[Records from a collection]
+ + + + + + +

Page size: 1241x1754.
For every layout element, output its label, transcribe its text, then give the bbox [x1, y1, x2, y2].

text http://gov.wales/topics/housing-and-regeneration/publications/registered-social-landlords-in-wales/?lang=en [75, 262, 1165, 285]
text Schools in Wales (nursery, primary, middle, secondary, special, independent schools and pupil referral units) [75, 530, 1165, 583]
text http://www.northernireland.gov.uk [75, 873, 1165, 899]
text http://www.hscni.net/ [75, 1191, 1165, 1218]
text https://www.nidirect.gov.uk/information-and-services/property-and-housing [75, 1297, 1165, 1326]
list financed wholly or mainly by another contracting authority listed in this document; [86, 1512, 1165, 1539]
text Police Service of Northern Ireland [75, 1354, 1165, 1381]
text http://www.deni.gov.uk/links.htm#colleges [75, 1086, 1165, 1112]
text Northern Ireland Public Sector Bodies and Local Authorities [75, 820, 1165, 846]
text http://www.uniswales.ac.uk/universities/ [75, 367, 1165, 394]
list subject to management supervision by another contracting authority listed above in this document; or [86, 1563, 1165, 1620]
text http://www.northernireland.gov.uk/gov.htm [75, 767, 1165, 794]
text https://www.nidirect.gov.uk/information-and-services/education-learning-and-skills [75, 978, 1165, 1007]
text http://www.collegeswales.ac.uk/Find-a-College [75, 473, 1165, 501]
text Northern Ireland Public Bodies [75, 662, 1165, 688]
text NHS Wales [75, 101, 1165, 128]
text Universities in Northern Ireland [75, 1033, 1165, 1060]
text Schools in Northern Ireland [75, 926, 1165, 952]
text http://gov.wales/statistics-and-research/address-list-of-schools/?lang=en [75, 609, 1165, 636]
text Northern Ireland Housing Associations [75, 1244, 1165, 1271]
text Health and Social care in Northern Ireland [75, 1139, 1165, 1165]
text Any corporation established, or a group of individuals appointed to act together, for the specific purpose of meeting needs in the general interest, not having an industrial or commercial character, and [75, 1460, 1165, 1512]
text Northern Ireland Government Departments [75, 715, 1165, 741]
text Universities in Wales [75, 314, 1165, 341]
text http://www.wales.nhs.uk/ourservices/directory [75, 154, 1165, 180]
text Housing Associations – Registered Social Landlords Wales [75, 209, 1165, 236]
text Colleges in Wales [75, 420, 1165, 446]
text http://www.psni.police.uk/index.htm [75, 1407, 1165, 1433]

+ + + + + + +

PROBLEM REQUIREMENTS: Read through the data above. Report each line that has the word "https".

WRITTEN REPLY:
text https://www.nidirect.gov.uk/information-and-services/property-and-housing [75, 1297, 1165, 1326]
text https://www.nidirect.gov.uk/information-and-services/education-learning-and-skills [75, 978, 1165, 1007]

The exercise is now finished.